◆ **任务说明 1**: 在这篇素数计数题的文章里,问题分析提到用什么方法筛选素数?
◆ **任务说明 2**: 把这篇素数计数题的文章从含有“Let m and n”的地方开始重写,到“P rime(m, n).”之后停止,并把其中的“set”改称为“collection”。

Let m and n be two integers, 2 ≤ m < n ≤ 10000000. Consider the following set:
P rime(m, n) = {p|p prime and m ≤ p ≤ n}.
Compute the cardinal of the set P rime(m, n).
Input
The input consists of several tests. The input of each test is represented on a single line in the input.
Any two consecutive tests are separated by an empty line. For each test, the values for m and n are
given on the same line, separated by exactly one space.
Output
For each test, the result will be written to standard output on a different line (the tests will have the
same order as in the input file). The results of any two consecutive tests will be separated by an empty
line. For each test, the result will be the cardinal of the set Prime(m, n).
Sample Input
2 20
70 110
5 150
Sample Output
8
10
33
Regionals 2012 >> Europe
- Southeastern
问题链接:UVALive6050 Primes。
题意简述:参见上文。
问题分析:用Eratosthenes筛选法筛选素数,然后计算素数数量的前缀和,根据输入的数据范围做个减法即可。
参考链接:(略)
AC的C++语言程序如下:
/* UVALive6050 Primes */
#include <iostream>
#include <string.h>
#include <math.h>
using namespace std;
const int N = 10000000;
int prefixsum[N+1];
// Eratosthenes筛选法+计算前缀和
void sieveofe(int n)
{
memset(prefixsum, 0, sizeof(prefixsum));
prefixsum[0] = prefixsum[1] = 1;
for(int i=2; i<=sqrt(n); i++) {
if(!prefixsum[i]) {
for(int j=i*i; j<=n; j+=i) //筛选
prefixsum[j] = 1;
}
}
prefixsum[0] = 0;
for(int i=1; i<=n; i++)
if(prefixsum[i])
prefixsum[i] = prefixsum[i - 1];
else
prefixsum[i] = prefixsum[i - 1] + 1;
}
int main()
{
sieveofe(N);
int n, m;
bool flag = false;
while(cin >> n >> m) {
if(n>m) // 坑:没说哪个数大
swap(n, m);
if(flag)
cout << endl;
cout << prefixsum[m] - prefixsum[n - 1] << endl;
flag = true;
}
return 0;
}

◆ **所附条目**:
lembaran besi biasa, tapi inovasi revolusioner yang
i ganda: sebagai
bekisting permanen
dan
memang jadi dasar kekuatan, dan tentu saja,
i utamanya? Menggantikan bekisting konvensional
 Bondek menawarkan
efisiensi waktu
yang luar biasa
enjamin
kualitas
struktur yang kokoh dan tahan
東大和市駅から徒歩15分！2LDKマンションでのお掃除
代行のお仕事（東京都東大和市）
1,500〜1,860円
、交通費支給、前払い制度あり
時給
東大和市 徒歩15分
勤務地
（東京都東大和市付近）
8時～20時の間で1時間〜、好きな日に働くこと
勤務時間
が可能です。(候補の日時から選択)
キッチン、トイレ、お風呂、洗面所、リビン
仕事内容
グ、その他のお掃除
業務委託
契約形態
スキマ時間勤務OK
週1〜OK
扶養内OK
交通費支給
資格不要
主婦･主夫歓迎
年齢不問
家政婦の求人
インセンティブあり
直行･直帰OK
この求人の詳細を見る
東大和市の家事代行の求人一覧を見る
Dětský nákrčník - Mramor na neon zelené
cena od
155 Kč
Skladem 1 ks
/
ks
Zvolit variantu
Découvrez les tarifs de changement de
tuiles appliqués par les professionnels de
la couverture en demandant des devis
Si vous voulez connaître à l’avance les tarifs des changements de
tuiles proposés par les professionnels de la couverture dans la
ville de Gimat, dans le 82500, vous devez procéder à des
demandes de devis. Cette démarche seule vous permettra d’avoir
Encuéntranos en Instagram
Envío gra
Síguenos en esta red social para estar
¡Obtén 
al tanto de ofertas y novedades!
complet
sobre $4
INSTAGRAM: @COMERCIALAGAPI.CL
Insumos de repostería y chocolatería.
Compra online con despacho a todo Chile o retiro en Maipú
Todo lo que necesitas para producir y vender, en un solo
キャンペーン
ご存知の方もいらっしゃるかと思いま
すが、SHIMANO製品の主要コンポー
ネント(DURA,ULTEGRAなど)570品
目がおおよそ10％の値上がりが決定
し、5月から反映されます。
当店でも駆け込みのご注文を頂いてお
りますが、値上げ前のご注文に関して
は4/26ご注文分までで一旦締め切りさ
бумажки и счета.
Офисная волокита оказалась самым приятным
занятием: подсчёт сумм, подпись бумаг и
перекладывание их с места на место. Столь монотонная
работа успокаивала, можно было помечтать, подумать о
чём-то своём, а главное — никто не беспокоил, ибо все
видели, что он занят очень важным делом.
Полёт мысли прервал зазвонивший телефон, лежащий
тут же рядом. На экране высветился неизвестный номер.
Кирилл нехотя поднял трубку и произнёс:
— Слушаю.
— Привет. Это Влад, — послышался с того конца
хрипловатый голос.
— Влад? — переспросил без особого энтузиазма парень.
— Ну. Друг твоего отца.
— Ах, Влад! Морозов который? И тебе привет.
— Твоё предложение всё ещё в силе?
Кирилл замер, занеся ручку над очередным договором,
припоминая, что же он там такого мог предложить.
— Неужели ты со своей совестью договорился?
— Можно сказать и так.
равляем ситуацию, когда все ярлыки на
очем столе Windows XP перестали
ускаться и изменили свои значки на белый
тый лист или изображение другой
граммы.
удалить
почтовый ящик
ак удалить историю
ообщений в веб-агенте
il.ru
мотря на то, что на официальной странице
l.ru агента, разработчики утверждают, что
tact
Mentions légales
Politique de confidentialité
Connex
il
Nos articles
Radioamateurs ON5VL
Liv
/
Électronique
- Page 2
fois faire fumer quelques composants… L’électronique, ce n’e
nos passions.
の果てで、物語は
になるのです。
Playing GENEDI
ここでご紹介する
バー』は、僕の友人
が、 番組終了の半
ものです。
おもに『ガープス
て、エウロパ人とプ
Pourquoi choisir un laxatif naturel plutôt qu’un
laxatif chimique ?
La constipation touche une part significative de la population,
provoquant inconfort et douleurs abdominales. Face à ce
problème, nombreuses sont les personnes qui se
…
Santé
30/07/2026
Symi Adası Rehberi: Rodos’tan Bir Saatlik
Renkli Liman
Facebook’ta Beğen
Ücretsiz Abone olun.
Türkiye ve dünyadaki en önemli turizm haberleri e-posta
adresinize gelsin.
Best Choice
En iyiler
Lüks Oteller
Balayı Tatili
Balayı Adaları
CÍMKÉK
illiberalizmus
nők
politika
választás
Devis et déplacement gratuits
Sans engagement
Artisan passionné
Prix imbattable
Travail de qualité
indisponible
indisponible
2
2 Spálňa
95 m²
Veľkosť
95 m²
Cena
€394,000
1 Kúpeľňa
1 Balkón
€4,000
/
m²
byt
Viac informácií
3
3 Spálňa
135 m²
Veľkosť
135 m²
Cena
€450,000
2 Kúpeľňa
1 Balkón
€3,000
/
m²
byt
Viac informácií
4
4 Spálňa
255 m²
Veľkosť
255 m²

◆ **输出结果 1**: Eratosthenes筛选法。

◆ **输出结果 2**:
Let m and n be two integers, 2 ≤ m < n ≤ 10000000. Consider the following collection:
P rime(m, n) = {p|p prime and m ≤ p ≤ n}.
Compute the cardinal of the collection P rime(m, n).